Когда Брюсов в дооктябрьский период писал о Тамерлане Ассаргадоне, Александре Македонском, подобного рода экскурсы в прошлое были прямее, проще, естественнее. Теперь же они нередко воспринимаются как эстетический балласт, от которого поэт, шагнувший в новую эпоху, не может освободиться. Поэтому, в частности, послеоктябрьская поэзия Брюсова, несмотря на ряд блестящих художественных достижений, уступает в целом по качеству его прежним вещам. И хотя «новый» Брюсов гораздо дальновиднее, разнообразнее, а во многом и интереснее «старого», он все же не играет теперь в поэзии столь значительной роли, какая ему выпала раньше, в начале XX века.
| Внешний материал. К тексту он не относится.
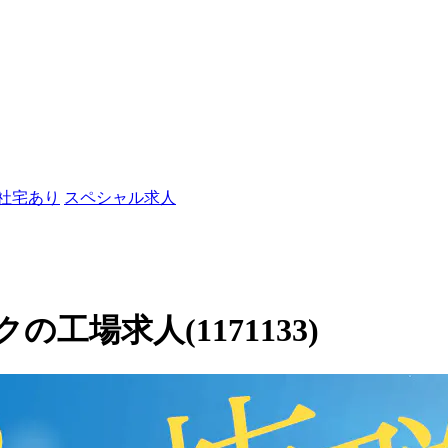
/社宅あり
スペシャル求人
場求人(1171133)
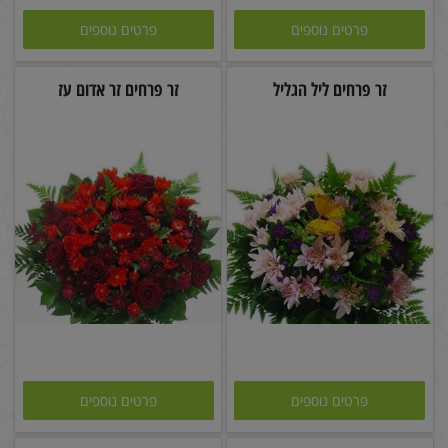
פרטים נוספים
פרטים נוספים
זר פרחים ליל הגליל
זר פרחים זר אדום עז
פרטים נוספים
פרטים נוספים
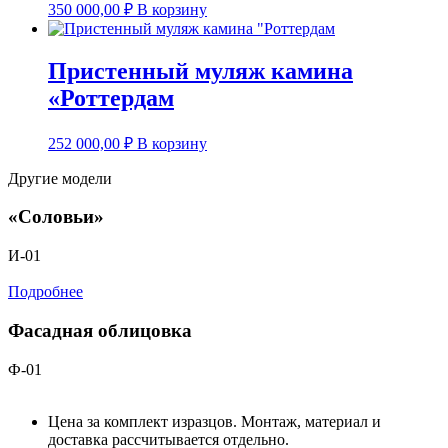
350 000,00
₽
В корзину
Пристенный муляж камина
«Роттердам
252 000,00
₽
В корзину
Другие модели
«Соловьи»
И-01
Подробнее
Фасадная облицовка
Ф-01
Цена за комплект изразцов. Монтаж, материал и
доставка рассчитывается отдельно.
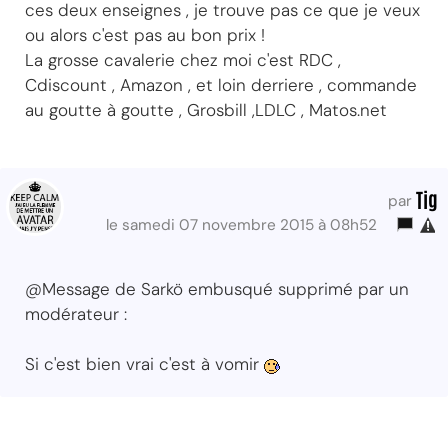
ces deux enseignes , je trouve pas ce que je veux
ou alors c'est pas au bon prix !
La grosse cavalerie chez moi c'est RDC ,
Cdiscount , Amazon , et loin derriere , commande
au goutte à goutte , Grosbill ,LDLC , Matos.net
Tig
par
le samedi 07 novembre 2015 à 08h52
@Message de Sarkö embusqué supprimé par un
modérateur :
Si c'est bien vrai c'est à vomir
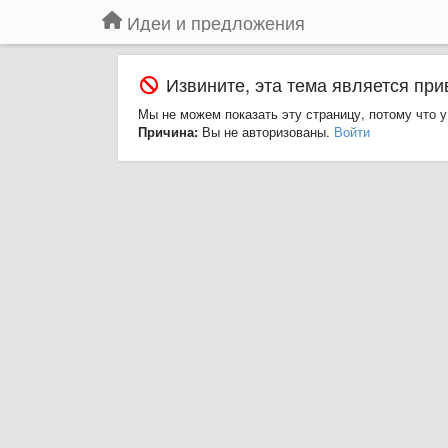
Идеи и предложения
Извините, эта тема является при
Мы не можем показать эту страницу, потому что у
Причина:
Вы не авторизованы.
Войти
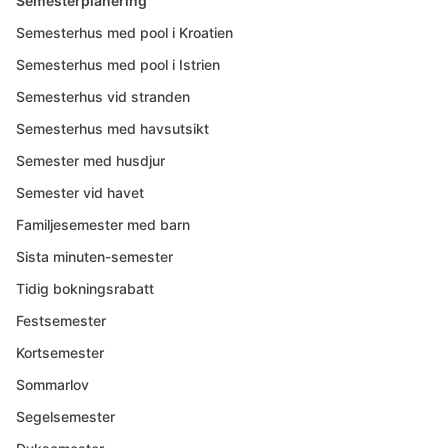
Semesterplanering
Semesterhus med pool i Kroatien
Semesterhus med pool i Istrien
Semesterhus vid stranden
Semesterhus med havsutsikt
Semester med husdjur
Semester vid havet
Familjesemester med barn
Sista minuten-semester
Tidig bokningsrabatt
Festsemester
Kortsemester
Sommarlov
Segelsemester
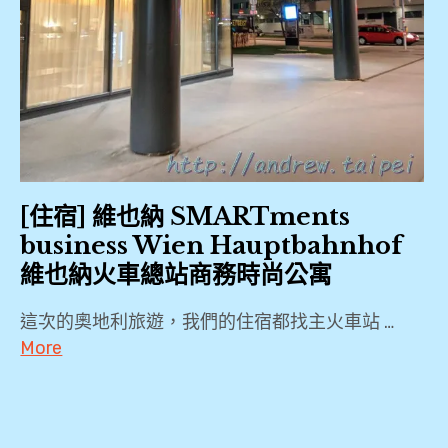
[住宿] 維也納 SMARTments
business Wien Hauptbahnhof
維也納火車總站商務時尚公寓
這次的奧地利旅遊，我們的住宿都找主火車站 …
More
2019
,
Стихи Брюсова первых революционных лет подверглись в 1923 г. в «Лефе» грубой, разносной критике. В статье «Контрреволюция формы» Б. Арватов утверждал, что по своей форме «поэзия Брюсова, несмотря на ее „содержание“, является ничем иным, как социально-художественной реакцией», что в ней проявляются черты «буржуазной эстетики», которая ощущает красоту только в том, что далеко от настоящей действительности: «Ахилл для нее звучит „эстетичнее“ Архипа, киферы звучат „красивее“, чем Конотоп…»58.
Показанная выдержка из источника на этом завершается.